Damien — Ben… J'en ai pas d'autres…

La banquière prend un air sérieux.

Banquière — Pour quelle raison êtes-vous venu, monsieur Humbert ?

Damien — On avait rendez-vous.

Banquière — Soit. Mais pourquoi aviez-vous rendez-vous ?

Damien — D'habitude, c'est monsieur Gognard qui s'occupe de moi…

Banquière — Oui, en effet, mais il est en congés pour l'instant, je suis la seule disponible. Il va falloir faire avec.

Damien est hypnotisé par le physique de la banquière.

Damien — Faire quoi avec vous ?

Damien rougit et porte sa main devant sa bouche ronde.

Banquière — Je veux pas savoir ce qui a traversé votre cerveau, c'est bien compris ?

Damien acquiesce d'un mouvement de tête.

Damien — Désolé, c'est… je… c'est vous qui…

Banquière — C'est moi qui quoi ?

Damien — Je vous trouve très belle et ça me… enfin vous voyez, quoi.

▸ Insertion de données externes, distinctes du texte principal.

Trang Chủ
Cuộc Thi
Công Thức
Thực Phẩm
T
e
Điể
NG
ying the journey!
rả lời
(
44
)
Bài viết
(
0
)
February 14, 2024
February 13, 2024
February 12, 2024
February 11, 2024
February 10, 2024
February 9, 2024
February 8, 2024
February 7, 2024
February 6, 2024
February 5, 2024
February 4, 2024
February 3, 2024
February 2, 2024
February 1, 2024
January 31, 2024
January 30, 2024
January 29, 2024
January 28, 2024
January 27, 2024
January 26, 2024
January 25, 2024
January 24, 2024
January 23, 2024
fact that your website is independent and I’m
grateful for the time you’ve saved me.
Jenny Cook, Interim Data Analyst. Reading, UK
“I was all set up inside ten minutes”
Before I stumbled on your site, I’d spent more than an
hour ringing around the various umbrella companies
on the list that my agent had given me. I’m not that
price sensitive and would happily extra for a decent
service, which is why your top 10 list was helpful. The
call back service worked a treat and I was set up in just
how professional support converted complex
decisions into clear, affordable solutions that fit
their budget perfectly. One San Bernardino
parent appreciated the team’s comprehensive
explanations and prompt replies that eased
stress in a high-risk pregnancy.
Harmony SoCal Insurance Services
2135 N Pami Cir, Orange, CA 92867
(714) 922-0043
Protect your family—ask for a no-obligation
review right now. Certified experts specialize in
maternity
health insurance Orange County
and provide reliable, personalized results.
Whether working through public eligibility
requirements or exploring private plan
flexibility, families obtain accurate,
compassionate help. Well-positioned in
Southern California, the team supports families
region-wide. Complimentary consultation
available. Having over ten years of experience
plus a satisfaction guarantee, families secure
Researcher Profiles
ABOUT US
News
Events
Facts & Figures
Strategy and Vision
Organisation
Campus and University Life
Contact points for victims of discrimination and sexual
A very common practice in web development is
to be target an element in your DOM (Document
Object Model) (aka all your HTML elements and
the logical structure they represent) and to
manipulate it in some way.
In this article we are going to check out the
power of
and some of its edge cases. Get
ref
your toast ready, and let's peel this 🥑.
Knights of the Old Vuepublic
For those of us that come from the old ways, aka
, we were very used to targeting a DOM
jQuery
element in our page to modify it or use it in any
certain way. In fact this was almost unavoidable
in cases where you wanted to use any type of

La banquière recule au fond de son fauteuil.

Banquière — Je suis seule, mais j'ai un interrupteur et la police arrive en quelques secondes si vous tentez quoi que ce soit, c'est bien compris ?

Damien agite ses mains devant lui en signe de protection.

Damien — Non, non, vous n'y êtes pas du tout. Je suis juste… intimidé.

La banquière respire.

Banquière — Ah, si c'est que ça… Je vais m'en accommoder.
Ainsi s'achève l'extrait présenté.